By Greg Hunter’s USAWatchdog.com 

Former Reagan White House Budget Director David Stockman says retail investors are going to take, yet, another very big hit. Stockman explains, “The retail investor waded in again. The sheep lined up and, unfortunately, are heading for the slaughter one more time. I think it is very hard to see how this Baby Boom generation, with 10,000 of them retiring a day, can afford one more devastating crash in their stock holdings. That is, unfortunately, what we are heading for. That’s why I say it’s dangerous. When the bubble breaks, it will spill and flow throughout the Main Street economy.”

Stockman warns the next crash will be bigger than any other in history. Stockman, the best-selling author of “The Great Deformation,” says, “I think we have been building a bubble year by year since the early 1990’s. The earlier crashes that we are so familiar with, Dot Com and the Housing Crash, were only interim corrections that were not allowed to work their way clear. The rot was not effectively purged from the system because central banks jumped back in within months of the corrections and doubled down in terms of the stimulus and liquidity that they pumped into the market.”
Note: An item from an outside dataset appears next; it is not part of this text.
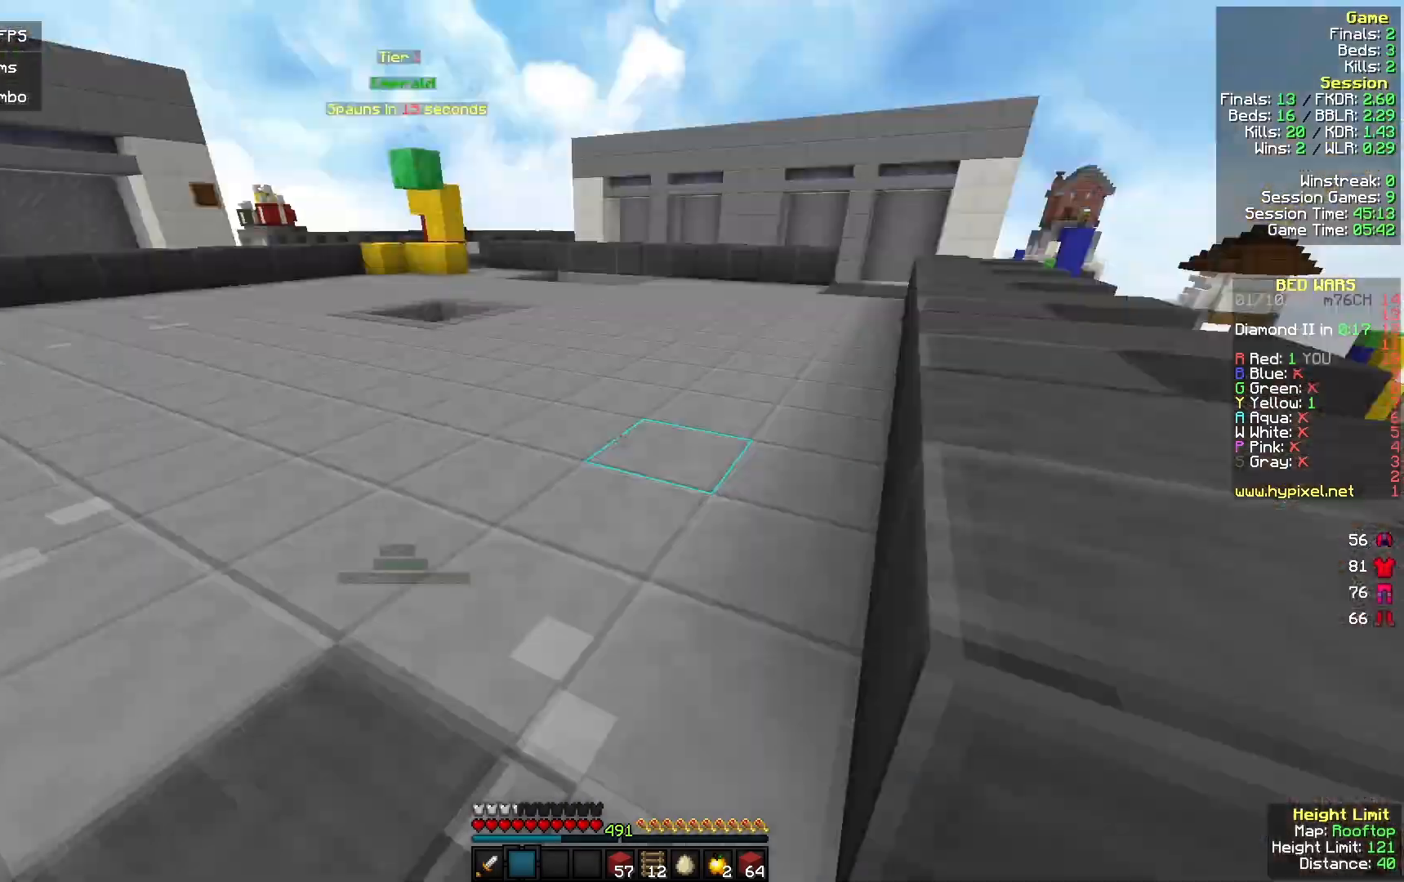
{"keys": ["w"], "mouse": [], "events": [[33, "w", "down"], [167, "a", "up"]]}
Stockman contends that “you simply cannot fake your way in this market any longer.” Stockman explains, “I have pointed out that Wall Street continually tells you that the market is not that overvalued. . . . I have pointed out . . . actual earning are down 15%. The market is expensive, it is exceedingly expensive, and it’s really . . . 21 times earnings. Therefore, the whole bubble vision on valuations of the market is terribly misleading. Even the Wall Street version of earnings is going to be hard to maintain when the global recession sets in, and then investors are going to suddenly discover that the market is drastically overvalued. They are going to want to get out, and they are all going to want to get out all at the same time. That creates the kind of selling panics that can take the market down. We have kind of been in no man’s land for the last 700 days. The market is struggling to stay above 1870 on the S&P 500. It first crossed that level in late March 2014. It has had 35 efforts to rally and break to new highs. None of them have been sustained. My point about all that is that’s the way bull markets die.”